Data items

|---|

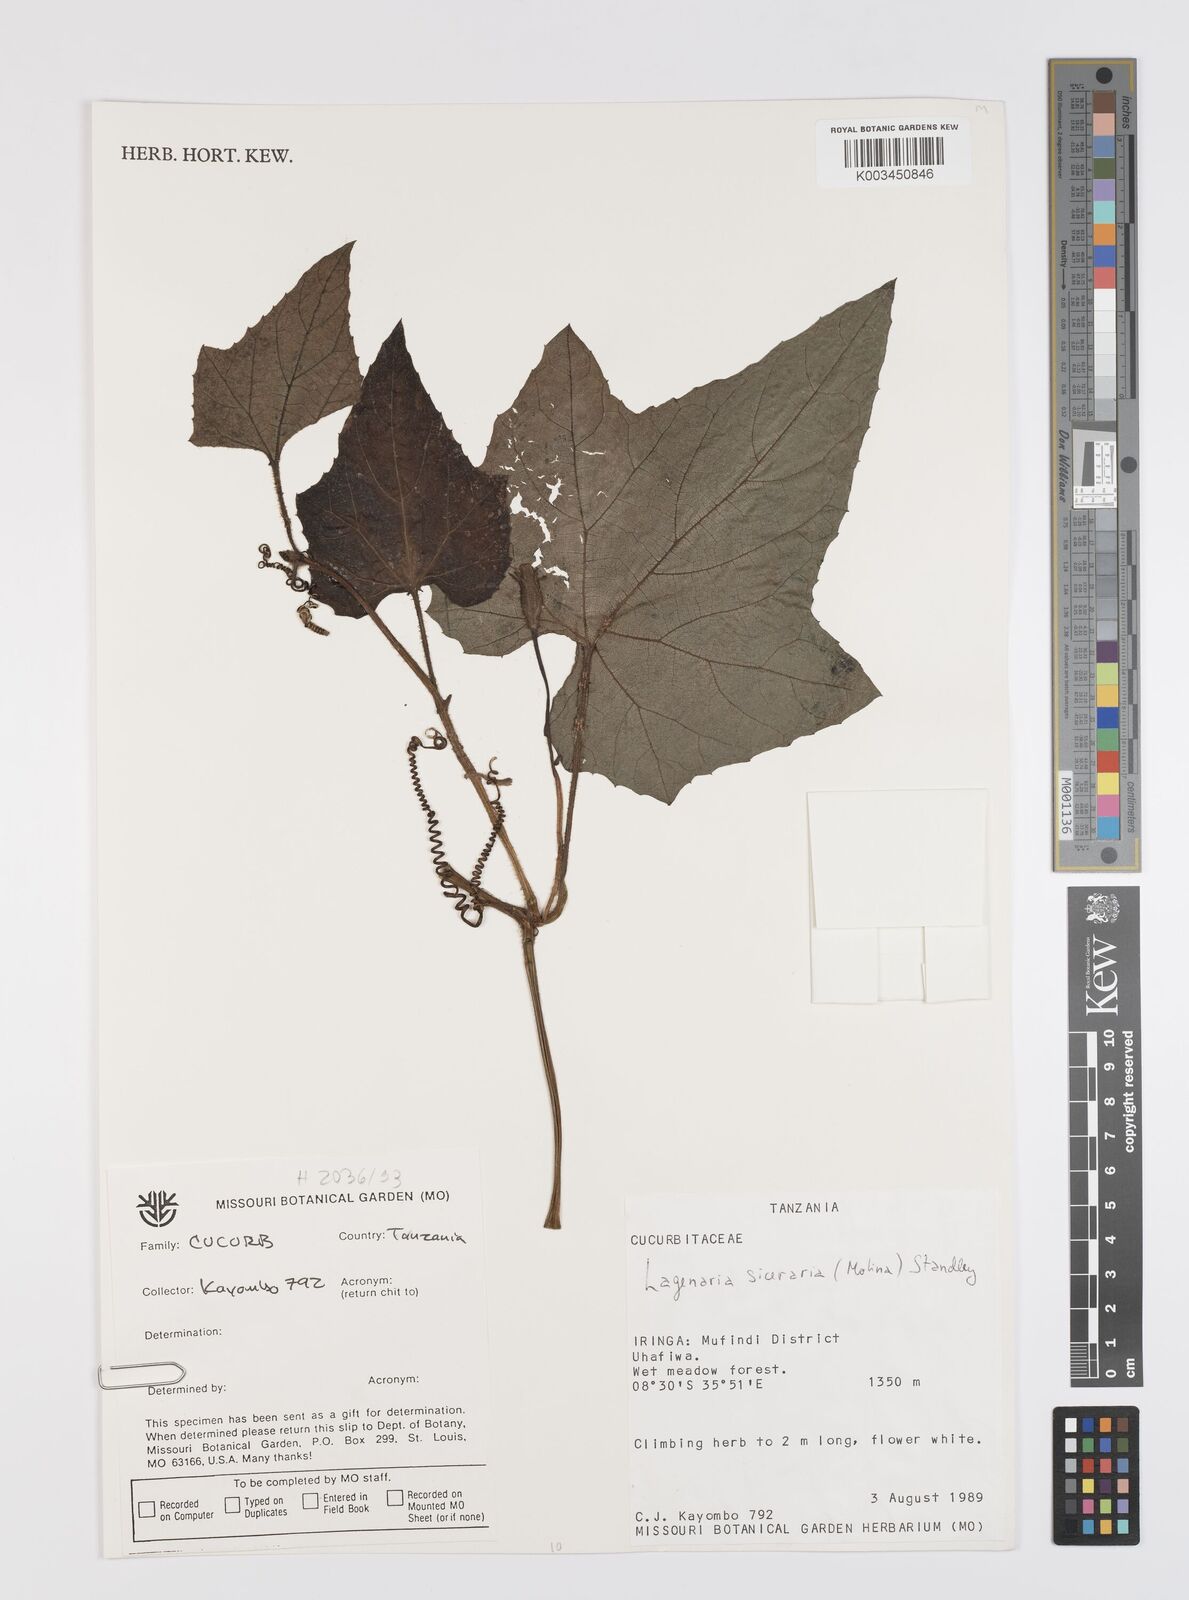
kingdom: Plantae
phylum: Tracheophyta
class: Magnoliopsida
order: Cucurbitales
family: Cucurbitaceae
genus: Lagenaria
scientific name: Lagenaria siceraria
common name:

|---|

Quote every line of the listing above word for word, leaving out the pictures.

#### Complete answer
kingdom: Plantae
phylum: Tracheophyta
class: Magnoliopsida
order: Cucurbitales
family: Cucurbitaceae
genus: Lagenaria
scientific name: Lagenaria siceraria
common name:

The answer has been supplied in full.